If it makes you squeamish, note that the jaws of such tools are only a couple of millimeters long. That’s not tiny enough for the researchers at Johns Hopkins, however, who have manufactured and tested autonomous microgrippers that are ten times smaller.
Credit: Evin Gultepe, Gracias Lab, Johns Hopkins University.
The minute star-shaped objects are composed of temperature-sensitive metals that squeeze closed when they are exposed to body temperature. Doctors can use a catheter to deploy hundreds, or even thousands, of them into a suspicious region of the body. In a few minutes, the microgrippers warm up and close around tissue samples. Because the grippers contain nickel, they can then be collected with a magnetic probe.

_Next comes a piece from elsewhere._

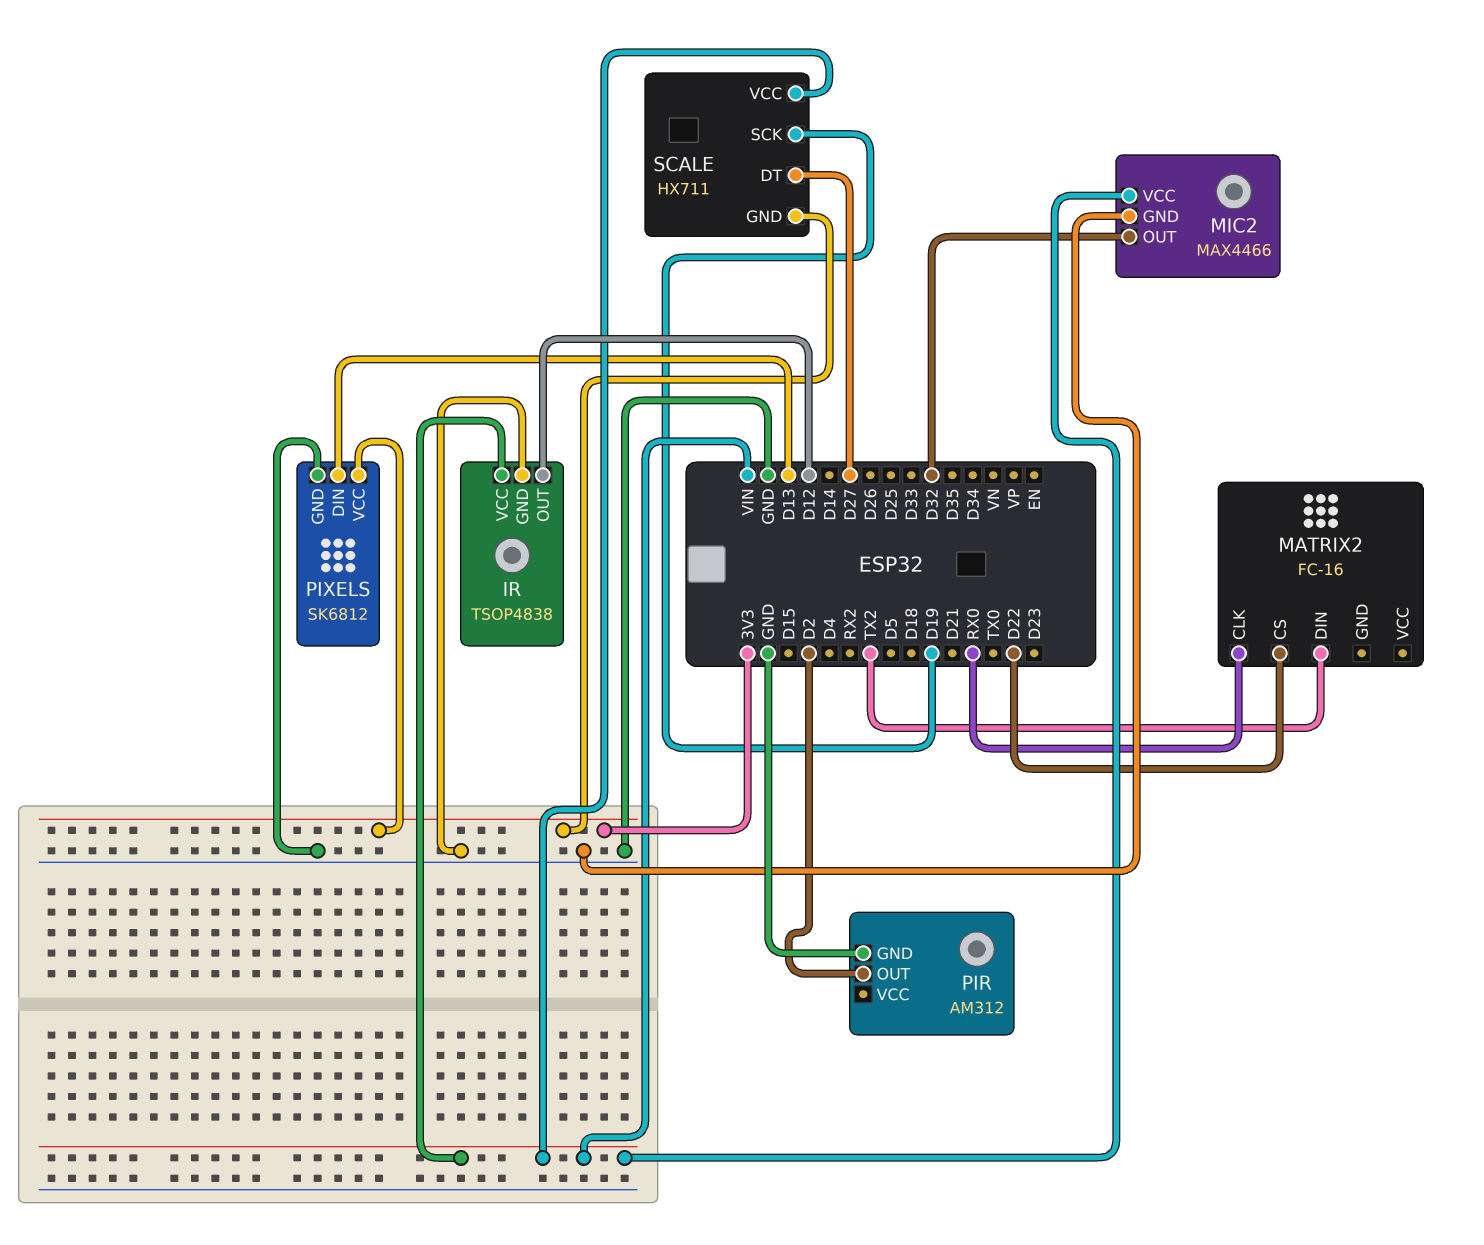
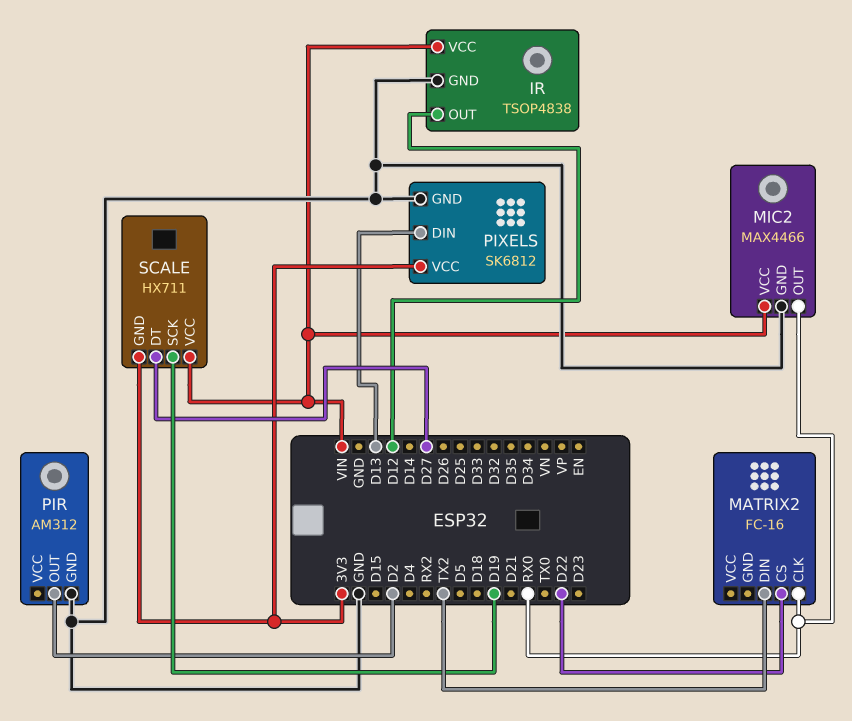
MIC2 pin OUT: D32 -> RX0

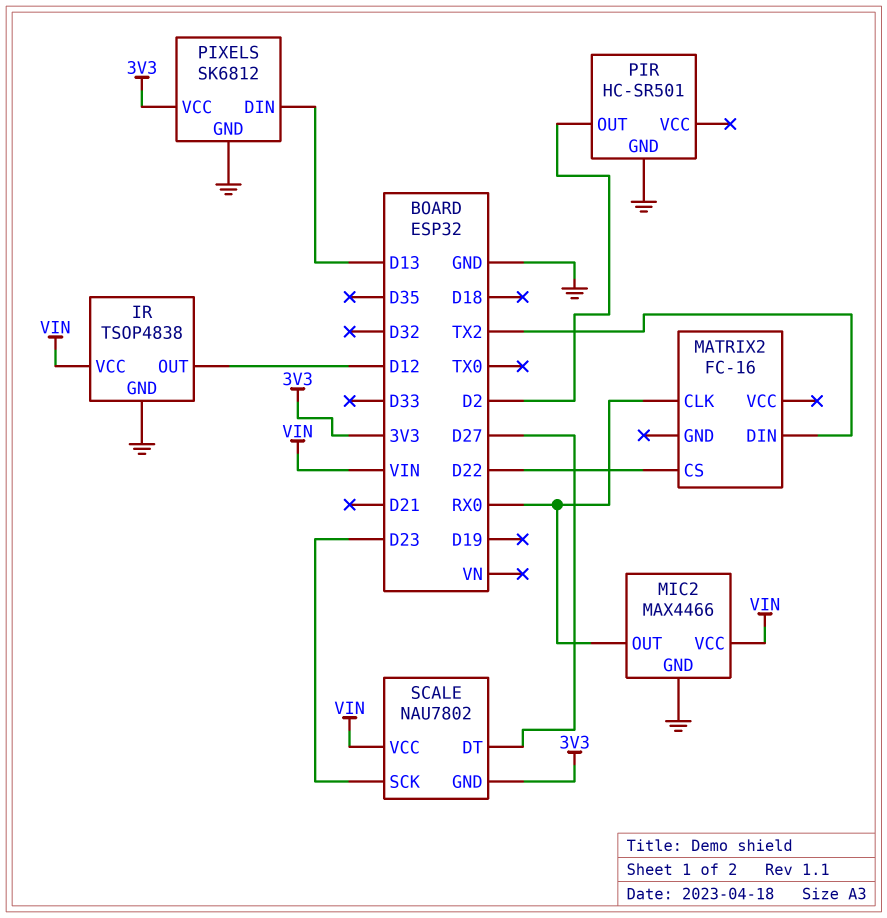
PIR: AM312 -> HC-SR501
SCALE: HX711 -> NAU7802
SCALE pin SCK: D19 -> D23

This is much less invasive than conventional tissue sampling for a number of reasons. First, you’re collecting much smaller samples. Second, you can deploy as many microgrippers as you need to be reasonably sure you’re getting a representative tissue sample. To get the same result, doctors might have to make tens of sequential forceps biopsies. Finally, you need far less precision and training to get the samples you want, which might make it faster and easier to perform biopsies.
So far, animal tests have been promising, though more refinements will be necessary before the doctors move on to human trials. At a minimum, I'm sure patients will want to know whether doctors can reliably retrieve every last microgripper and what the dangers are of leaving one behind.